[Opening Dataset section]

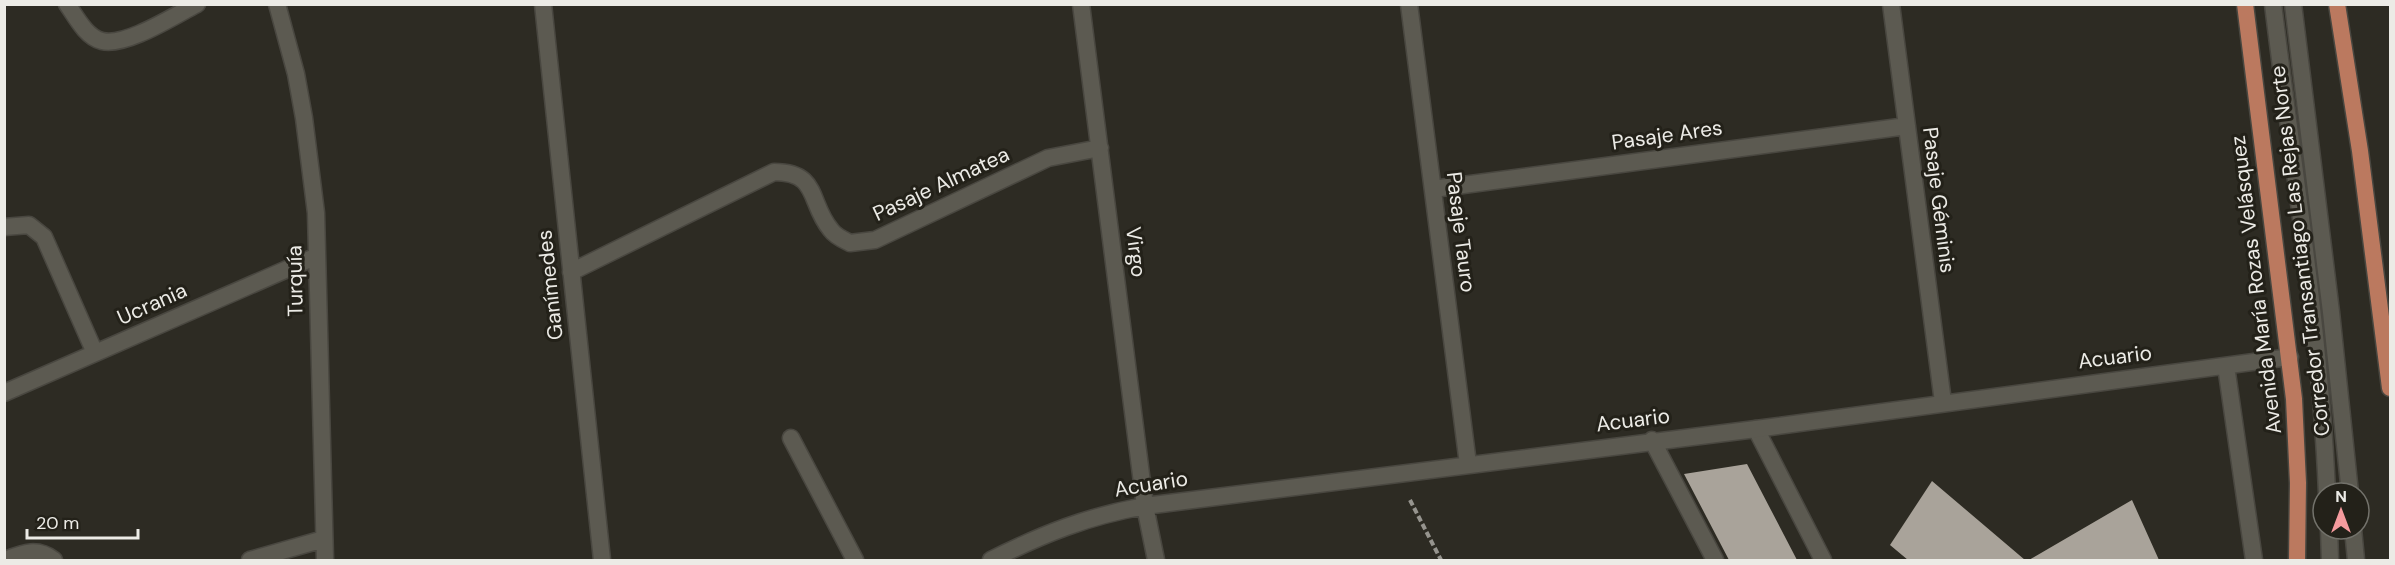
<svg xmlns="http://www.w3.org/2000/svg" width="2395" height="565" font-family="'DM Sans',sans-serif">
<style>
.building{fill:#a9a39a}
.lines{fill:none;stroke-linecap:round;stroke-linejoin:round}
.service-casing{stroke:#494740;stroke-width:19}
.minor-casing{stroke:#494740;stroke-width:19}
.primary-casing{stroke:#494740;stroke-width:19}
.path{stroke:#96948e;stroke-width:4;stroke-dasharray:6 3;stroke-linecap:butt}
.service{stroke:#5c5a51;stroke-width:16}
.minor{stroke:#5c5a51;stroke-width:16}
.primary{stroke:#bb795f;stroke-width:16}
.labels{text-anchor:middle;stroke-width:6;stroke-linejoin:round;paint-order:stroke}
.street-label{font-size:21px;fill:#ecebe6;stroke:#232119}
</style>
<rect width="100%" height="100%" fill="#2d2b23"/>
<!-- building -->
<path class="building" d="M1747 464 1797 560H1729L1684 474Z
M1932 481 2025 560H1908L1890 545Z
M2132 500 2159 560H2029Z"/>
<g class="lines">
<!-- service casing -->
<g class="service-casing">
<path id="service" d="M2273 4C2293 167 2320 329 2327 493
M2293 4 2331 312 2350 493
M1756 429 1823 560
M2329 529 2330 560
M2353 529 2356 560"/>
</g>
<!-- minor casing -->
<g class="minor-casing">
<path id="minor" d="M67 4C76 17 86 37 102 41 126 47 175 15 197 4
M277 4 296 74 304 118 316 213 325 560
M543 4 602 560
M1081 4 1145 506 1156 560
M1409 4 1468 464
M1891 4 1943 402
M1433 189 1907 126
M4 227 29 225 44 237 95 353
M571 272 774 172C820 172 808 203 831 230 835 236 844 240 850 243L875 240 1048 158 1100 148
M2226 366 2254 560
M4 393 317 256
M791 438 855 560
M1652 440 1715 560
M5 560C23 553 37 547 54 560
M250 560 324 539
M991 560C1043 534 1088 516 1145 506L1756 429 2290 357"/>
</g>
<!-- primary casing -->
<g class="primary-casing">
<path id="primary" d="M2245 4 2294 399 2298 483 2297 560
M2337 4 2360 151 2390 388"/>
</g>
<!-- path -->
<path class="path" d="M1410 500 1441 560
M2389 560H2390"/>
<!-- service -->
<use href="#service" class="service"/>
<!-- minor -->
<use href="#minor" class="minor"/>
<!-- primary -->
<use href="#primary" class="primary"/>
</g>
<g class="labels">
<!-- street labels -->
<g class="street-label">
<text transform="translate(1667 135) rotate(-8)" y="7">Pasaje Ares</text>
<text transform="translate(941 184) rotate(-25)" y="7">Pasaje Almatea</text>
<text transform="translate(1939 200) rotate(83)" y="7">Pasaje Géminis</text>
<text transform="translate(1461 232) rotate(83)" y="7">Pasaje Tauro</text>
<text transform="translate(2300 251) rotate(-97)" y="7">Corredor Transantiago Las Rejas Norte</text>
<text transform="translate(1136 252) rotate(83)" y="7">Virgo</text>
<text transform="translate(295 281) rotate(-91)" y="7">Turquía</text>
<text transform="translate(550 285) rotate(-96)" y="7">Ganímedes</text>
<text transform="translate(2256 285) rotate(-97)" y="7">Avenida María Rozas Velásquez</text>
<text transform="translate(152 304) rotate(-24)" y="7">Ucrania</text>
<text transform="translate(2115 357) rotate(-7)" y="7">Acuario</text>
<text transform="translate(1633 420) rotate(-7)" y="7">Acuario</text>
<text transform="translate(1151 484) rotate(-9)" y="7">Acuario</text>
</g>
</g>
<!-- border -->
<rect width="2395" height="565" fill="none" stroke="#ecebe6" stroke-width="12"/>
<!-- north arrow -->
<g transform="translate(2341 511)"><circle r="28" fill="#232119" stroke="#73726b" stroke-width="1.5"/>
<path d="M0-4.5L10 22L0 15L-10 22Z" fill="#f59b9e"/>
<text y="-9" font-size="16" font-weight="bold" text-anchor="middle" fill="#ecebe6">N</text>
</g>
<!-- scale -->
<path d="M27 529v9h111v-9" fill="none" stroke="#ecebe6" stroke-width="3"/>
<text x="36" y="529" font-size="18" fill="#ecebe6" stroke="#232119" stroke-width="4.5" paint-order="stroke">20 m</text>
</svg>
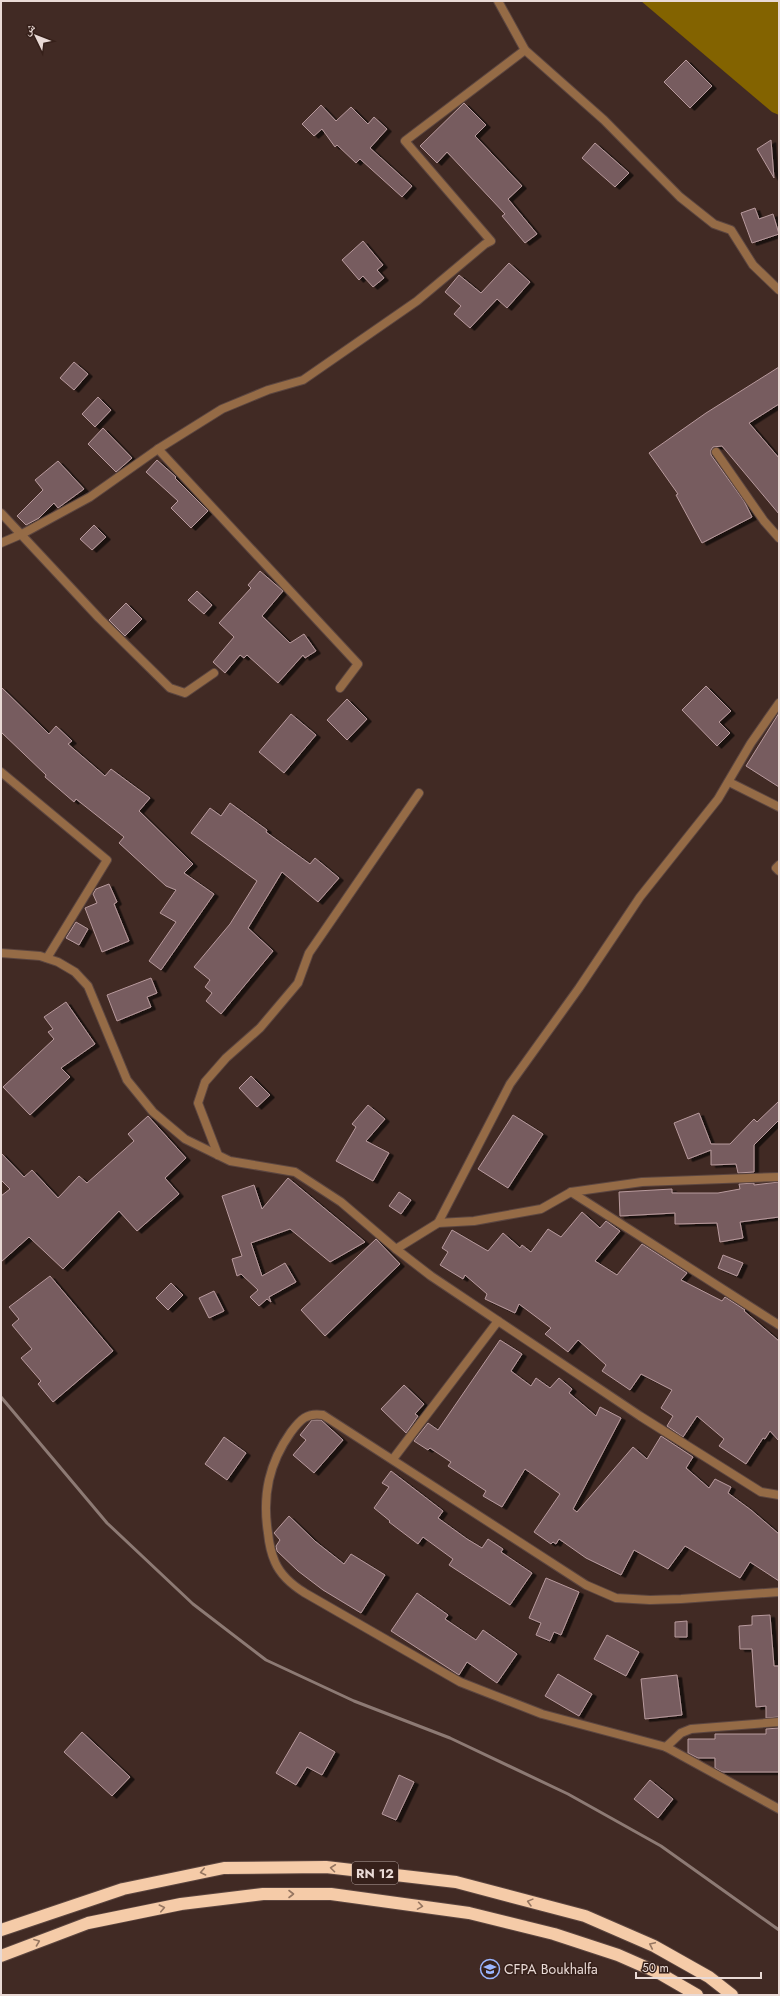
<svg xmlns="http://www.w3.org/2000/svg" width="780" height="1996" font-family="Jost,'Noto Naskh Arabic',sans-serif">
	<defs>
		<filter id="shadow"><feDropShadow dx="4.5" dy="2.5" stdDeviation="0" flood-color="#0009"/></filter>
	</defs>
	<rect width="100%" height="100%" fill="#412a24"/>
	<path fill="#836300" d="M641,1H779V115L772,112Z"/>
	<g fill="#775c5f" stroke="#b89a9d" filter="url(#shadow)">
		<path d="M686,60L712,86L690,108L664,82Z"/>
		<path d="M464,103L486,125L475,136L522,186L508,199L537,234L525,243L502,216L505,214L447,152L437,163L420,146Z"/>
		<path d="M321,105L336,121L351,107L368,124L374,117L387,129L370,148L412,186L402,197L360,159L356,163L337,145L335,147L322,129L314,136L302,124Z"/>
		<path d="M771,140L774,178L757,149Z"/>
		<path d="M595,143L629,173L615,187L582,158Z"/>
		<path d="M755,208L759,219L773,214L779,234L752,243L741,213Z"/>
		<path d="M363,241L383,265L377,270L384,278L373,287L363,276L359,280L342,260Z"/>
		<path d="M509,263L530,282L507,308L497,299L470,328L454,314L461,306L445,292L459,275L481,293Z"/>
		<path d="M74,362L88,374L74,390L60,378Z"/>
		<path d="M779,367V404L749,423L779,458V514L722,446L713,447L711,450V455L744,501L752,517L702,543L676,495L678,494L649,453L706,413Z"/>
		<path d="M98,397L111,410L95,427L82,414Z"/>
		<path d="M103,428L132,458L116,472L88,444Z"/>
		<path d="M157,460L176,477L175,478L208,511L191,528L171,508L178,501L146,472Z"/>
		<path d="M58,461L84,489L58,508L54,503L39,518L26,525L17,516L43,490L35,480Z"/>
		<path d="M94,525L106,537L92,550L80,539Z"/>
		<path d="M260,571L283,591L262,616L290,643L304,634L316,651L305,658L303,655L278,683L247,655L244,658L240,655L225,673L213,662L234,637L219,623L251,588L248,585Z"/>
		<path d="M197,591L212,605L204,614L188,600Z"/>
		<path d="M126,603L142,619L125,636L109,620Z"/>
		<path d="M706,686L731,711L719,722L730,733L717,746L682,710Z"/>
		<path d="M1,687L49,734L56,726L72,741L68,744L105,776L111,769L150,798L139,811L193,864L184,873L214,894L161,970L149,961L176,922L160,913L176,890L166,886L119,843L124,837L76,799L74,802L45,777L46,775L1,732Z"/>
		<path d="M347,699L367,719L347,740L327,720Z"/>
		<path d="M779,713V787L746,766Z"/>
		<path d="M291,714L316,735L284,773L259,752Z"/>
		<path d="M230,803L267,830L266,832L310,864L315,858L339,878L318,902L282,872L248,928L273,951L221,1014L206,1001L212,993L205,987L210,980L194,967L230,924L257,881L191,833L210,808L221,816Z"/>
		<path d="M109,884L117,902L114,904L129,941L102,952L85,908L97,903L93,894L96,889Z"/>
		<path d="M76,922L88,929L79,945L66,938Z"/>
		<path d="M151,978L157,993L147,997L151,1007L117,1021L107,995Z"/>
		<path d="M66,1002L95,1044L61,1068L70,1077L30,1115L3,1087L54,1039L48,1032L53,1029L44,1017Z"/>
		<path d="M251,1076L270,1095L257,1107L239,1088Z"/>
		<path d="M779,1101V1120L754,1145V1172L738,1173L736,1164L711,1165V1150L688,1159L674,1123L699,1113L711,1144H730L754,1119L757,1122Z"/>
		<path d="M368,1105L385,1119L366,1141L389,1153L373,1181L336,1161L356,1127L352,1124Z"/>
		<path d="M513,1115L543,1134L508,1188L478,1169Z"/>
		<path d="M148,1116L186,1158L165,1178L179,1194L137,1231L119,1211L63,1269L29,1237L1,1262V1196L10,1189L1,1180V1153L24,1177L32,1170L58,1198L79,1176L87,1183L134,1141L128,1134Z"/>
		<path d="M288,1178L365,1242L330,1262L290,1229L251,1243L262,1276L285,1263L296,1282L269,1297L271,1302L267,1299L259,1306L250,1297L258,1290L241,1274L237,1276L232,1259L242,1256L222,1196L254,1185L262,1209Z"/>
		<path d="M779,1182V1217L740,1222L743,1238L720,1242L717,1223L675,1224V1213L620,1216L619,1192L672,1189V1193H718L740,1189L739,1184L754,1183V1185Z"/>
		<path d="M399,1192L411,1200L401,1214L389,1206Z"/>
		<path d="M582,1212L600,1228L606,1221L620,1231L595,1261L617,1275L642,1244L687,1273L681,1280L722,1301L725,1297L745,1310L744,1311L779,1341V1441L770,1431L765,1439L763,1438L746,1464L719,1446L724,1439L697,1416L683,1437L667,1426L673,1416L661,1408L672,1390L641,1374L630,1390L602,1371L606,1365L578,1340L568,1352L545,1334L551,1328L519,1304L515,1313L485,1299L487,1294L465,1275L463,1279L440,1265L448,1252L442,1248L452,1230L488,1251L503,1233L520,1248L522,1245L531,1252L548,1229L561,1237Z"/>
		<path d="M376,1239L400,1264L325,1336L301,1310Z"/>
		<path d="M723,1255L743,1263L737,1276L718,1268Z"/>
		<path d="M50,1276L113,1351L53,1402L38,1384L41,1381L21,1358L32,1349L12,1325L19,1319L9,1307Z"/>
		<path d="M171,1283L183,1295L168,1310L156,1298Z"/>
		<path d="M214,1291L224,1311L209,1318L199,1298Z"/>
		<path d="M500,1340L522,1354L511,1371L531,1386L536,1378L550,1388L559,1378L572,1389L569,1393L596,1416L600,1407L621,1418L573,1509L577,1512L633,1447L647,1459L661,1436L693,1457L686,1468L709,1488L715,1479L731,1487L728,1493L751,1510L779,1534V1581L750,1562L740,1578L685,1546L668,1569L634,1550L621,1575L586,1558L559,1539L556,1544L553,1542L551,1544L534,1532L560,1494L525,1469L502,1507L483,1496L486,1491L448,1466L451,1462L430,1448L428,1450L414,1441L428,1423L438,1430Z"/>
		<path d="M404,1385L424,1404L415,1414L418,1416L406,1433L381,1409Z"/>
		<path d="M312,1420H321L343,1440L314,1473L293,1455L306,1440L300,1435Z"/>
		<path d="M224,1437L246,1453L227,1480L205,1464Z"/>
		<path d="M391,1471L443,1511L438,1518L467,1539L482,1548L488,1539L503,1549L501,1552L532,1573L510,1605L449,1565L453,1559L423,1537L418,1544L389,1522L390,1521L374,1508L389,1487L382,1483Z"/>
		<path d="M289,1516L316,1542L344,1564L351,1554L385,1575L361,1613L323,1590L298,1571L277,1551L276,1546L280,1540L274,1533Z"/>
		<path d="M546,1578L579,1592L561,1635L554,1632L550,1641L536,1635L541,1623L529,1618Z"/>
		<path d="M417,1593L448,1615L445,1619L476,1640L483,1630L517,1654L497,1683L467,1662L459,1675L391,1631Z"/>
		<path d="M770,1615L774,1666H779V1717L766,1718V1706L756,1707L752,1649H740L739,1626L752,1625V1616Z"/>
		<path d="M687,1621V1637H675V1622Z"/>
		<path d="M607,1635L639,1652L626,1676L594,1659Z"/>
		<path d="M558,1674L592,1694L579,1716L545,1696Z"/>
		<path d="M677,1675L682,1715L645,1719L641,1679Z"/>
		<path d="M779,1728V1772H722L715,1768V1758H698L688,1753V1739H715V1734H766V1729Z"/>
		<path d="M82,1732L130,1777L112,1796L64,1752Z"/>
		<path d="M300,1732L335,1752L322,1775L307,1767L296,1785L276,1773Z"/>
		<path d="M399,1775L414,1782L396,1820L382,1814Z"/>
		<path d="M650,1780L673,1799L658,1818L634,1799Z"/>
	</g>
	<g fill="none" stroke-linecap="round" stroke-linejoin="round">
		<defs>
			<g id="minor">
				<path d="M498,1L525,50L604,120L680,197L714,224L731,230L753,265L779,290"/>
				<path d="M158,449L358,664L340,688"/>
				<path d="M716,452L764,521L779,538"/>
				<path d="M1,513L99,618L170,688L185,693L214,673"/>
				<path d="M1,543L22,534L90,497L158,449L222,409L268,390L303,380L417,301L485,244L491,241L405,141L525,50"/>
				<path d="M1,772L107,860L47,958"/>
				<path d="M729,782L779,807"/>
				<path d="M779,865L776,868L779,871"/>
				<path d="M218,1155L198,1103L205,1082L226,1058L260,1028L298,983L309,953L419,793"/>
				<path d="M571,1192L779,1325"/>
				<path d="M438,1223L510,1084L579,988L640,897L718,799L751,743L779,703"/>
				<path d="M396,1249L431,1276L640,1416L761,1492L779,1495"/>
				<path d="M393,1459L498,1321"/>
				<path d="M779,1592L681,1599L650,1600L616,1598L586,1585L323,1415C307,1412 300,1420 291,1432C269,1463 262,1495 268,1533C269,1543 271,1553 275,1562C281,1576 292,1585 305,1593L460,1682L542,1714L666,1747L779,1809"/>
				<path d="M666,1747L681,1733L691,1729L779,1722"/>
			</g>
			<path id="tertiary" d="M1,953L40,956L58,962L75,972L88,986L127,1080L153,1112L185,1139L230,1161L295,1172L341,1202L396,1249L438,1223L474,1221L541,1209L571,1192L642,1182L779,1177"/>
			<g id="motorway">
				<path d="M1,1930L123,1889L224,1868L326,1867L456,1882L585,1916L654,1946L709,1977L732,1995"/>
				<path d="M1,1956L88,1923L181,1904L263,1894H331L469,1913L554,1934L618,1955L659,1973L697,1995"/>
			</g>
		</defs>
		<use href="#minor" stroke="#5c4640" stroke-width="10"/>
		<use href="#tertiary" stroke="#5c4640" stroke-width="10"/>
		<use href="#motorway" stroke="#5c4640" stroke-width="14"/>
		<use href="#minor" stroke="#956b46" stroke-width="8"/>
		<use href="#tertiary" stroke="#956b46" stroke-width="8"/>
		<use href="#motorway" stroke="#f5cba8" stroke-width="12"/>
		<path stroke="#8d7a74" stroke-width="3" d="M1,1397L107,1523L193,1604L266,1660L354,1701L450,1738L568,1794L661,1846L779,1930"/>
	</g>
	<defs><path id="oneway-chevron" d="M-2-3.5L2.5 0L-2 3.5" fill="none" stroke-width="1.6" stroke-linecap="round" stroke-linejoin="round"/></defs>
	<g stroke="#967661">
		<use href="#oneway-chevron" transform="translate(333 1868) rotate(-173)"/>
		<use href="#oneway-chevron" transform="translate(203 1872) rotate(168)"/>
		<use href="#oneway-chevron" transform="translate(291 1894)"/>
		<use href="#oneway-chevron" transform="translate(530 1902) rotate(-165)"/>
		<use href="#oneway-chevron" transform="translate(420 1906) rotate(9)"/>
		<use href="#oneway-chevron" transform="translate(162 1908) rotate(-13)"/>
		<use href="#oneway-chevron" transform="translate(37 1942) rotate(-21)"/>
		<use href="#oneway-chevron" transform="translate(652 1945) rotate(-155)"/>
	</g>
	<defs>
		<symbol id="university-ring" viewBox="-11 -11 22 22"><circle r="9.5" fill="#36201a" stroke="#9bb5fd" stroke-width="1.5"/><path d="M0-5L7-2L0 1L-7-2ZM-4 1L0 2.5L4 1V4Q0 6-4 4Z" fill="#9bb5fd"/></symbol>
	</defs>
	<g fill-rule="evenodd">
		<use href="#university-ring" x="479" y="1958" width="22" height="22"/>
	</g>
	<g text-anchor="middle" dominant-baseline="central" stroke-width="3" stroke-linejoin="round" paint-order="stroke">
		<rect fill="#36201a" stroke="#b3a29e" stroke-width="1" x="352" y="1862" width="46" height="22" rx="3"/>
		<g font-size="13" font-weight="bold" fill="#e9dad6">
			<text x="375" y="1873">RN 12</text>
		</g>
		<g font-size="14" fill="#e9dad6" stroke="#36201a" text-anchor="start">
			<text x="504" y="1969">CFPA Boukhalfa</text>
		</g>
	</g>
	<rect width="780" height="1996" fill="none" stroke="#e9dad6" stroke-width="4"/>
	<g transform="translate(36 36) rotate(313)" stroke="#36201a" stroke-width="3" paint-order="stroke">
	<path d="M0-3L7 15L0 10L-7 15Z" fill="#e9dad6"/>
	<text y="-6" font-size="11" font-weight="bold" text-anchor="middle" fill="#e9dad6">ش</text>
	</g>
	<path d="M636 1972v6h125v-6" fill="none" stroke="#e9dad6" stroke-width="2"/>
	<text x="642" y="1972" font-size="12" fill="#e9dad6" stroke="#36201a" stroke-width="3" paint-order="stroke">50 m</text>
</svg>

[Closing Dataset section]

_Activity:_
Please reproduce, exactly as they appear above, the lines from the line containing "<!-- street labels -->" up to and including the line containing "<!-- north arrow -->".

_Answer space:_
<!-- street labels -->
<g class="street-label">
<text transform="translate(1667 135) rotate(-8)" y="7">Pasaje Ares</text>
<text transform="translate(941 184) rotate(-25)" y="7">Pasaje Almatea</text>
<text transform="translate(1939 200) rotate(83)" y="7">Pasaje Géminis</text>
<text transform="translate(1461 232) rotate(83)" y="7">Pasaje Tauro</text>
<text transform="translate(2300 251) rotate(-97)" y="7">Corredor Transantiago Las Rejas Norte</text>
<text transform="translate(1136 252) rotate(83)" y="7">Virgo</text>
<text transform="translate(295 281) rotate(-91)" y="7">Turquía</text>
<text transform="translate(550 285) rotate(-96)" y="7">Ganímedes</text>
<text transform="translate(2256 285) rotate(-97)" y="7">Avenida María Rozas Velásquez</text>
<text transform="translate(152 304) rotate(-24)" y="7">Ucrania</text>
<text transform="translate(2115 357) rotate(-7)" y="7">Acuario</text>
<text transform="translate(1633 420) rotate(-7)" y="7">Acuario</text>
<text transform="translate(1151 484) rotate(-9)" y="7">Acuario</text>
</g>
</g>
<!-- border -->
<rect width="2395" height="565" fill="none" stroke="#ecebe6" stroke-width="12"/>
<!-- north arrow -->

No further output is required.